Les chercheurs précisent qu’il ne s’agit que des appareils qu’ils ont pu tester ou obtenir directement. Le nombre réel de références affectées pourrait être bien plus important, notamment en raison de l’intégration non documentée des puces Airoha par certains sous-traitants. En combinant les parts de marché des principaux fabricants concernés, ils estiment que plusieurs millions d’appareils pourraient être potentiellement touchés.
Pas encore de correctif pour la majorité des appareils
Airoha a bien publié une version corrigée de son SDK au début du mois de juin, intégrant les mesures nécessaires pour neutraliser les failles. Ce correctif a été transmis aux fabricants concernés, qui doivent à leur tour l’intégrer dans un nouveau firmware, le tester, le signer et le diffuser via leurs propres applications. Mais à ce jour, la grande majorité des appareils vulnérables n’ont toujours reçu aucune mise à jour effective.
Les vulnérabilités ont été référencées sous les identifiants CVE-2025-20700 et CVE-2025-20701, toutes deux notées 8.8 sur 10, et CVE-2025-20702, notée 9.6, la plus critique du lot. Elles couvrent l’absence d’authentification sur certaines interfaces Bluetooth et l’exposition de fonctions sensibles liées au protocole maison utilisé par Airoha.
Selon les vérifications croisées par le média allemand Heise, les dernières versions de firmware disponibles pour la plupart des modèles testés datent d’avant le 27 mai, c’est-à-dire avant la livraison du SDK corrigé. Et pour près de la moitié des références concernées, aucune information publique sur une éventuelle mise à jour n’a pu être trouvée. Dans certains cas, les mises à jour sont diffusées uniquement via l’application du constructeur, ce qui rend le suivi des correctifs encore plus difficile.
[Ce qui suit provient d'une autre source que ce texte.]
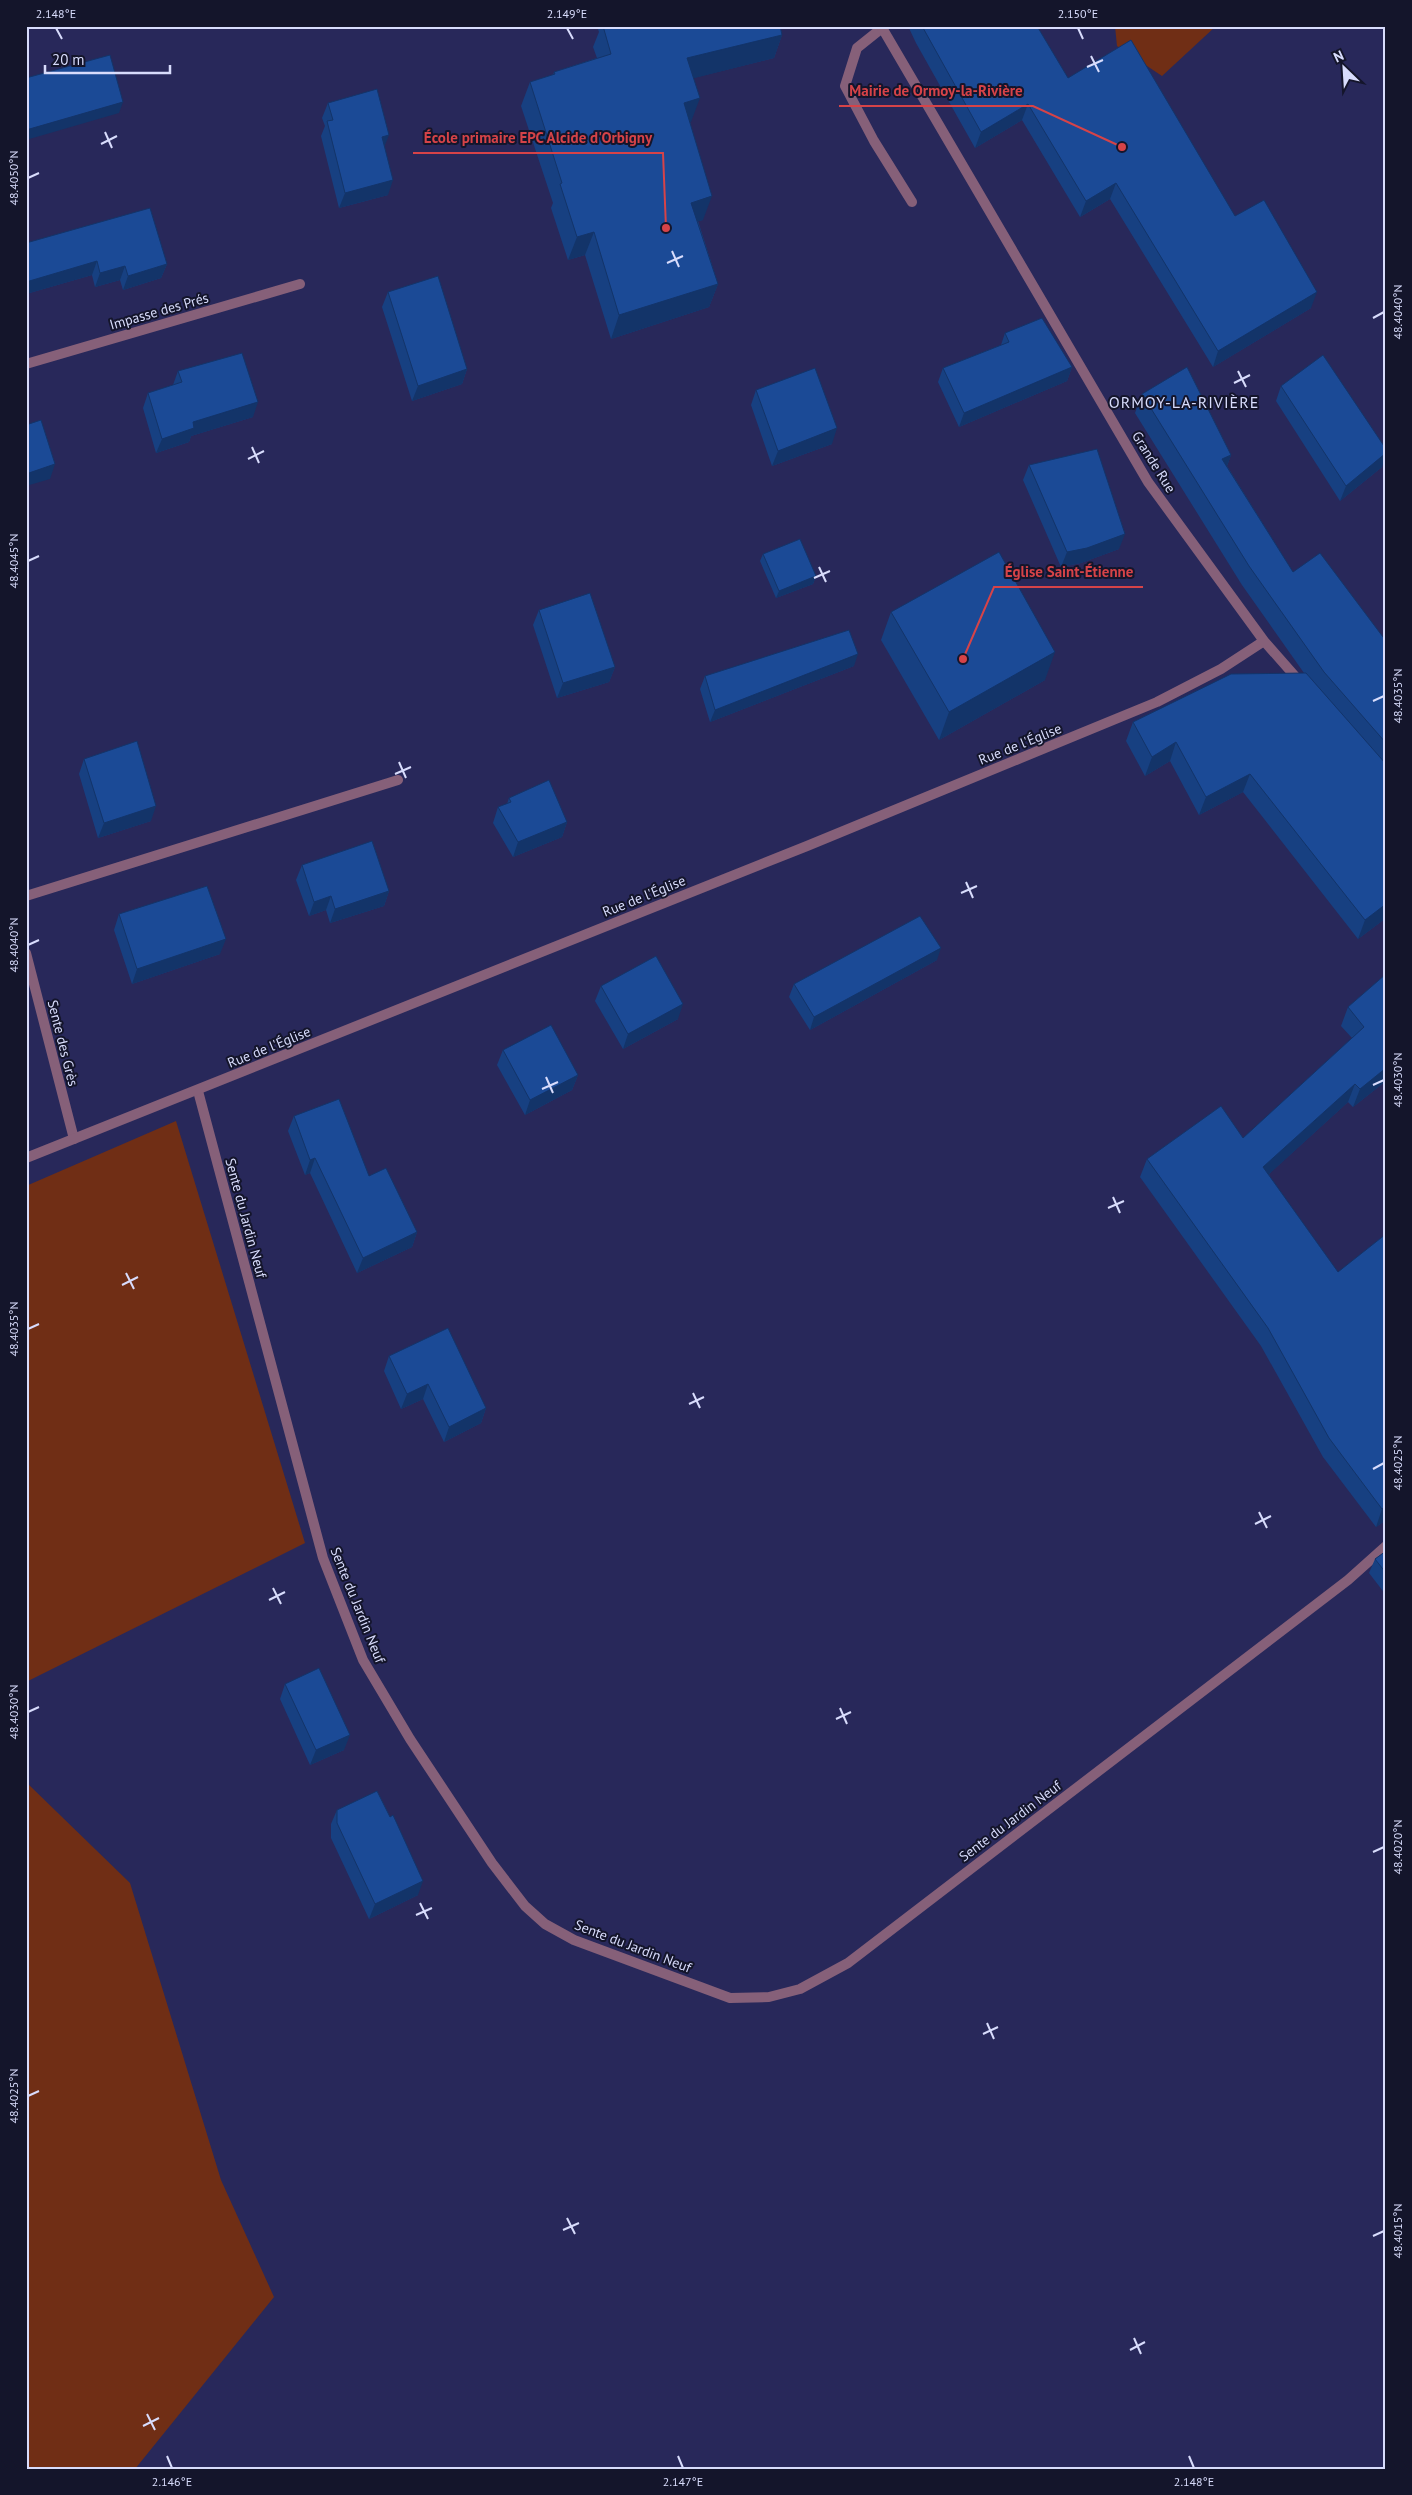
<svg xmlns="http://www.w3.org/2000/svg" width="1412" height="2495" font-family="'PT Sans',sans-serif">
  <rect width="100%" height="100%" fill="#28285a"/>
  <path fill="#702e15" d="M 1115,26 L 1216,26 L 1162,76 L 1117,46 Z
    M 176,1121 L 305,1543 L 26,1682 L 26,1186 Z
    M 26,1782 L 130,1883 L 221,2180 L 274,2297 L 135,2469 L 26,2469 Z"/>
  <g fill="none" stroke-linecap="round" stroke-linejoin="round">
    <path stroke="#866079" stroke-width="10" d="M 882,28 L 857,48 L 845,86 L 874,141 L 912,202
      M 26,896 L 398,780"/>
    <path stroke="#866079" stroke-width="10" d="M 26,364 L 300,284
      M 26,953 L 74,1139
      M 198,1091 L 323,1558 L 363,1660 L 410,1739 L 492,1863 L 525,1906 L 545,1924 L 574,1940 L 730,1998 L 769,1997 L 800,1989 L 848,1963 L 1348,1580 L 1386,1546"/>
    <path stroke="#866079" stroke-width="10" d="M 881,26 L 1148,482 L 1264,641 L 1301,683
      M 26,1158 L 807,846 L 1157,702 L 1221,669 L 1264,641"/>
  </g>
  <path fill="#174081" d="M 597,26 L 780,26 L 782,35 L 774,58 L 693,78 L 691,122 L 690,122 L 703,220 L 698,221 L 718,284 L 709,307 L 611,339 L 585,255 L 568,260 L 551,208 L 553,203 L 521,106 L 530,82 L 553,75 L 554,72 L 597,58 L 593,47 L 599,32 Z
    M 908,26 L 1037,26 L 1068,78 L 1235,216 L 1311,308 L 1213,367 L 1110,199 L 1080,217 L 1022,120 L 975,148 L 916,43 Z
    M 328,103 L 385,146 L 388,195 L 339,208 L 321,136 L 325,126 L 322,118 Z
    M 26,243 L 167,264 L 161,278 L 123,290 L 120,280 L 95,287 L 92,275 L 26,294 Z
    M 388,292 L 467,369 L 462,384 L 412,401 L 382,307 Z
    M 1005,333 L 1072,367 L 1067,381 L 959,427 L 938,382 L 943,368 L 1001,345 Z
    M 178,371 L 253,417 L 191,436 L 189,442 L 156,453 L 143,408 L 148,393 L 173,385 Z
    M 1281,386 L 1382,467 L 1340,501 L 1276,401 Z
    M 756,390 L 832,444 L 772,466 L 751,405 Z
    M 1142,394 L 1231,455 L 1227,466 L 1293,572 L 1386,641 L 1386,918 L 1358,939 L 1243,792 L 1199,815 L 1170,761 L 1145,776 L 1126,741 L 1133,722 L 1304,673 L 1242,585 L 1135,413 Z
    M 1029,465 L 1119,549 L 1081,563 L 1061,567 L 1023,480 Z
    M 763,554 L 816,576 L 813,584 L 776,598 L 760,561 Z
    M 539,610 L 615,667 L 609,682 L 557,698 L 533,625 Z
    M 891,612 L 1045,680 L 939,740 L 881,640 Z
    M 854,666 L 710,722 L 700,689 L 705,676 Z
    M 84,759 L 151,821 L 98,838 L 79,774 Z
    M 509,798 L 567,822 L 562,837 L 513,857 L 493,823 L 498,807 L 507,804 Z
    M 302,865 L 389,891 L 384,906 L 330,923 L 326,910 L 309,916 L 296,880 Z
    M 119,914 L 220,954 L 132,984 L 114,930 Z
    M 937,960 L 810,1030 L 789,997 L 794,984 Z
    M 1386,974 L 1386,1081 L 1353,1107 L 1348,1102 L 1269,1174 L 1386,1520 L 1376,1527 L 1323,1457 L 1261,1346 L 1140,1177 L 1147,1159 L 1243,1138 L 1352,1038 L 1341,1026 L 1348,1007 Z
    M 601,986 L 678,1019 L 623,1049 L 595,1001 Z
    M 503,1050 L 578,1075 L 572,1090 L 525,1115 L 497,1065 Z
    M 294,1116 L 369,1176 L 417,1232 L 412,1247 L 357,1273 L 310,1173 L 305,1175 L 288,1131 Z
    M 389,1356 L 486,1408 L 481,1423 L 444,1442 L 423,1399 L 401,1409 L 384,1371 Z
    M 1386,1551 L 1386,1595 L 1369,1573 L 1375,1559 Z
    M 285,1684 L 344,1750 L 310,1765 L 280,1699 Z
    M 337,1810 L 390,1817 L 418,1895 L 369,1919 L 331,1838 L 331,1824 Z"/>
  <path fill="#133469" d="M 782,35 L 774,58 L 679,82 L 687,58 Z
    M 700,98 L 691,122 L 675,127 L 684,103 Z
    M 123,102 L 119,113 L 26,140 L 26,130 Z
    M 1028,104 L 1022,120 L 975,148 L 981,132 Z
    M 389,135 L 383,150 L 382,137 Z
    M 393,180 L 388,195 L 339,208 L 345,193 Z
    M 1116,183 L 1110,199 L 1080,217 L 1086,201 Z
    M 712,196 L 703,220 L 683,226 L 691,203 Z
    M 594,232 L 585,255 L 568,260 L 577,237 Z
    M 97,261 L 92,275 L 26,294 L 26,282 Z
    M 167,264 L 161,278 L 123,290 L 128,276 Z
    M 125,266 L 120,280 L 95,287 L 100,273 Z
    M 718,284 L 709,307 L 611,339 L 619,315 Z
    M 1317,292 L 1311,308 L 1213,367 L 1218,351 Z
    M 1072,367 L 1067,381 L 959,427 L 964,413 Z
    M 467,369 L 462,384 L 412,401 L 418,386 Z
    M 258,402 L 253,417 L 191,436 L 189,442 L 156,453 L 162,439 L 193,422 Z
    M 837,428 L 832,444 L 772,466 L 778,451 Z
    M 1386,453 L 1386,457 L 1382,467 L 1340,501 L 1346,486 Z
    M 1231,455 L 1224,474 L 1222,459 Z
    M 55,464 L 50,479 L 26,486 L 26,474 Z
    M 1125,534 L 1119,549 L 1081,563 L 1061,567 L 1067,552 Z
    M 816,576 L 813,584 L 776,598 L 779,591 Z
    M 1055,652 L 1045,680 L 939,740 L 949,712 Z
    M 858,654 L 854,666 L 710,722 L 715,710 Z
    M 615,667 L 609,682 L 557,698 L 563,683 Z
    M 1176,742 L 1170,761 L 1145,776 L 1152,757 Z
    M 1250,774 L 1243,792 L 1199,815 L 1206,797 Z
    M 156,806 L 151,821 L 98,838 L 104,823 Z
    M 567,822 L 562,837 L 513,857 L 518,842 Z
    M 389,891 L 384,906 L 330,923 L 335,909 Z
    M 331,896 L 326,910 L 309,916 L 314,902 Z
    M 1386,904 L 1386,918 L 1358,939 L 1365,920 Z
    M 226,939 L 220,954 L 132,984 L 137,969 Z
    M 941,948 L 937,960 L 810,1030 L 814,1017 Z
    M 683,1004 L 678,1019 L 623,1049 L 628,1034 Z
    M 1386,1068 L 1386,1081 L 1353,1107 L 1360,1089 Z
    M 578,1075 L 572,1090 L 525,1115 L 530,1100 Z
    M 1355,1084 L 1348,1102 L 1257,1185 L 1263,1167 Z
    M 315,1158 L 310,1173 L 305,1175 L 310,1160 Z
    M 417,1232 L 412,1247 L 357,1273 L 363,1258 Z
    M 428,1384 L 423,1399 L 401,1409 L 407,1394 Z
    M 486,1408 L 481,1423 L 444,1442 L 449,1427 Z
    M 1386,1506 L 1386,1520 L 1376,1527 L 1382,1509 Z
    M 350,1735 L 344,1750 L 310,1765 L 316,1750 Z
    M 423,1881 L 418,1895 L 369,1919 L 375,1904 Z"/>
  <path fill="#1b4a96" stroke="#133469" d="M 603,26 L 780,26 L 782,35 L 687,58 L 700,98 L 684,103 L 712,196 L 691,203 L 718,284 L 619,315 L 594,232 L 577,237 L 560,184 L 562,183 L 530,82 L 555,74 L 554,72 L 611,54 Z
    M 922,26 L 1037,26 L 1068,78 L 1131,40 L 1235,216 L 1264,200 L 1317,292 L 1218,351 L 1116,183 L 1086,201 L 1028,104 L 981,132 Z
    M 110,55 L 123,102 L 26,130 L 26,78 Z
    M 377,89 L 389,135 L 382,137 L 393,180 L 345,193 L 327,121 L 333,120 L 328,103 Z
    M 150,208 L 167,264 L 128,276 L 125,266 L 100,273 L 97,261 L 26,282 L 26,243 Z
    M 438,276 L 467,369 L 418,386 L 388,292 Z
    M 1042,318 L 1072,367 L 964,413 L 943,368 L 1009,342 L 1005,333 Z
    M 242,353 L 258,402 L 193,422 L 194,428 L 162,439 L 148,393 L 182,382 L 178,371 Z
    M 1323,355 L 1386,449 L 1386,453 L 1346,486 L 1281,386 Z
    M 1187,367 L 1231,455 L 1222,459 L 1293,572 L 1320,553 L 1386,641 L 1386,743 L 1324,672 L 1249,566 L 1142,394 Z
    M 815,368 L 837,428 L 778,451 L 756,390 Z
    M 41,420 L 55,464 L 26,474 L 26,425 Z
    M 1097,449 L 1125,534 L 1087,548 L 1067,552 L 1029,465 Z
    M 800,539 L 816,576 L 779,591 L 763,554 Z
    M 999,552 L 1055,652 L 949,712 L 891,612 Z
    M 590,593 L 615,667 L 563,683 L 539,610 Z
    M 849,630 L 858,654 L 715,710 L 705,676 Z
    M 1306,673 L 1386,764 L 1386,904 L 1365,920 L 1250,774 L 1206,797 L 1176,742 L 1152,757 L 1133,722 L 1231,674 Z
    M 137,741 L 156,806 L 104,823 L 84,759 Z
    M 549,780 L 567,822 L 518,842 L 498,807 L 511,802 L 509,798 Z
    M 372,841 L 389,891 L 335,909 L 331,896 L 314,902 L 302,865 Z
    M 207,886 L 226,939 L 137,969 L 119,914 Z
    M 920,916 L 941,948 L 814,1017 L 794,984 Z
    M 656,956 L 683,1004 L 628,1034 L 601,986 Z
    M 1386,974 L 1386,1068 L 1360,1089 L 1355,1084 L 1263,1167 L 1338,1272 L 1386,1234 L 1386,1506 L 1382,1509 L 1329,1438 L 1268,1328 L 1147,1159 L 1221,1106 L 1243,1138 L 1364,1027 L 1348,1007 Z
    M 551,1025 L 578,1075 L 530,1100 L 503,1050 Z
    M 339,1099 L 369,1176 L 386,1168 L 417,1232 L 363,1258 L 315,1158 L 310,1160 L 294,1116 Z
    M 448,1328 L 486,1408 L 449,1427 L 428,1384 L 407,1394 L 389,1356 Z
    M 1386,1551 L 1386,1573 L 1375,1559 Z
    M 319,1668 L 350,1735 L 316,1750 L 285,1684 Z
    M 377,1791 L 390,1817 L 393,1815 L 423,1881 L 375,1904 L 337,1823 L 337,1810 Z"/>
  <path fill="none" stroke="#d8dcfc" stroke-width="2" d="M 56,28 L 62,39M 567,28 L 573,39M 1078,28 L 1083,39M 1091,56 L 1099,72M 1087,67 L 1103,60M 105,132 L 112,148M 101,144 L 117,136M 28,178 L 39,173M 672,251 L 679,267M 667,263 L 683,256M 1373,318 L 1384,312M 1238,371 L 1246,387M 1234,383 L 1250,375M 252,447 L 259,463M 248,459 L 264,451M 28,561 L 39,556M 819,567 L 826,582M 814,578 L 830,571M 1373,701 L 1384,696M 399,762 L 406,778M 395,774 L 411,767M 966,882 L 973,898M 961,893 L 977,886M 28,945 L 39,940M 546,1077 L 553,1093M 1373,1085 L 1384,1080M 542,1089 L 558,1082M 1113,1197 L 1120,1213M 1108,1208 L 1124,1201M 126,1273 L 134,1289M 122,1285 L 138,1277M 28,1329 L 39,1324M 693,1393 L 700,1408M 689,1404 L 704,1397M 1373,1469 L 1384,1463M 1259,1512 L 1267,1528M 1255,1524 L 1271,1516M 273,1588 L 281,1604M 269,1600 L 285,1592M 840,1708 L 847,1724M 28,1712 L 39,1707M 836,1719 L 851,1712M 1373,1852 L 1384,1847M 420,1903 L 428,1919M 416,1915 L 432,1908M 987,2023 L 994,2039M 983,2034 L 998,2027M 28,2096 L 39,2091M 567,2218 L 575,2234M 563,2230 L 579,2223M 1373,2236 L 1384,2231M 1134,2338 L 1141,2354M 1130,2350 L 1145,2342M 147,2414 L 155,2430M 143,2426 L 159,2418M 167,2456 L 172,2468M 678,2456 L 683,2468M 1189,2456 L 1194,2468"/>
  <g text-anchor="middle" stroke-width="4" stroke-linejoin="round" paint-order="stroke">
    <g font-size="14" fill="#d8dcfc" stroke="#14152b">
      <text transform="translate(159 311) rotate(-16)" y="5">Impasse des Prés</text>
      <text transform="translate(1154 462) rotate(58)" y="5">Grande Rue</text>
      <text transform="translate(1020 744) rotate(-22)" y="5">Rue de l'Église</text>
      <text transform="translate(644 896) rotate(-22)" y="5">Rue de l'Église</text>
      <text transform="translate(63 1043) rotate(76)" y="5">Sente des Grès</text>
      <text transform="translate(269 1047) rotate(-22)" y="5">Rue de l'Église</text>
      <text transform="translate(246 1218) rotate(75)" y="5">Sente du Jardin Neuf</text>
      <text transform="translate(358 1605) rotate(68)" y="5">Sente du Jardin Neuf</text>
      <text transform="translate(1010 1821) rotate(-37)" y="5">Sente du Jardin Neuf</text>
      <text transform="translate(633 1946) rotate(21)" y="5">Sente du Jardin Neuf</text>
    </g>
    <g font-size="16" letter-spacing="1" fill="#d8dcfc" stroke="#14152b">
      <text x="1184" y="408">ORMOY-LA-RIVIÈRE</text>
    </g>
  </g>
  <path fill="none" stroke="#d64348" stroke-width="2" d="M1122 147L1033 106H839M666 228L663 153H413M963 659L994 587H1143"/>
  <g fill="#d64348" stroke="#14152b" stroke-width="2">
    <circle cx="1122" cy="147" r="5"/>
    <circle cx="666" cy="228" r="5"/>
    <circle cx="963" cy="659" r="5"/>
  </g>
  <g font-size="15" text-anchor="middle" font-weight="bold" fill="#d64348" stroke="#14152b" stroke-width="4" stroke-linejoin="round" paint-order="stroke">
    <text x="936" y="96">Mairie de Ormoy-la-Rivière</text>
    <text x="538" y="143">École primaire EPC Alcide d'Orbigny</text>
    <text x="1069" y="577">Église Saint-Étienne</text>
  </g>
  <rect width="1412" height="2495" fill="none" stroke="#14152b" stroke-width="55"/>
  <g transform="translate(1344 68) rotate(335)" stroke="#14152b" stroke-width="4" paint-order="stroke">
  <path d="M0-4L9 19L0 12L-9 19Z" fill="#d8dcfc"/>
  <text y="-8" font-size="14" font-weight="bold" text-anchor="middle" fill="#d8dcfc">N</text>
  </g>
  <path d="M45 65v8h125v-8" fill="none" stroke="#d8dcfc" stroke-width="2.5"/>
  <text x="52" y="65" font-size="15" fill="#d8dcfc" stroke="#14152b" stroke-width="4" paint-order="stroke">20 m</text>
  <rect x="28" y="28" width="1356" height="2440" fill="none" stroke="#d8dcfc" stroke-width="2"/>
  <g font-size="12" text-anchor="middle" fill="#d8dcfc">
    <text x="56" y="18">2.148°E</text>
    <text x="567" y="18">2.149°E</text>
    <text x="1078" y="18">2.150°E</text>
    <text transform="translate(14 178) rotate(-90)" y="4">48.4050°N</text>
    <text transform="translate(1398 312) rotate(-90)" y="4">48.4040°N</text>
    <text transform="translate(14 561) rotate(-90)" y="4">48.4045°N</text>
    <text transform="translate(1398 696) rotate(-90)" y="4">48.4035°N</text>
    <text transform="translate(14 945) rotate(-90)" y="4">48.4040°N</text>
    <text transform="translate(1398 1080) rotate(-90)" y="4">48.4030°N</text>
    <text transform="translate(14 1329) rotate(-90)" y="4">48.4035°N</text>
    <text transform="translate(1398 1463) rotate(-90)" y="4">48.4025°N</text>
    <text transform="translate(14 1712) rotate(-90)" y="4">48.4030°N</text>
    <text transform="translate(1398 1847) rotate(-90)" y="4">48.4020°N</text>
    <text transform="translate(14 2096) rotate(-90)" y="4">48.4025°N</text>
    <text transform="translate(1398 2231) rotate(-90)" y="4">48.4015°N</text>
    <text x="172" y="2486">2.146°E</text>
    <text x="683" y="2486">2.147°E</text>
    <text x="1194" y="2486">2.148°E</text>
  </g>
</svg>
Par prudence, les chercheurs ont donc choisi de ne pas publier de code d’exploitation pour le moment. Les détails techniques seront rendus publics lorsque les fabricants auront diffusé des mises à jour.
Alors que faire en attendant ? Pas grand-chose, hélas, si ce n’est limiter les connexions Bluetooth dans les lieux sensibles, éviter d’utiliser des écouteurs dans des environnements à risque, et vérifier régulièrement les mises à jour disponibles via les applications des constructeurs (Sony Headphones Connect, Bose Music, JBL, etc.).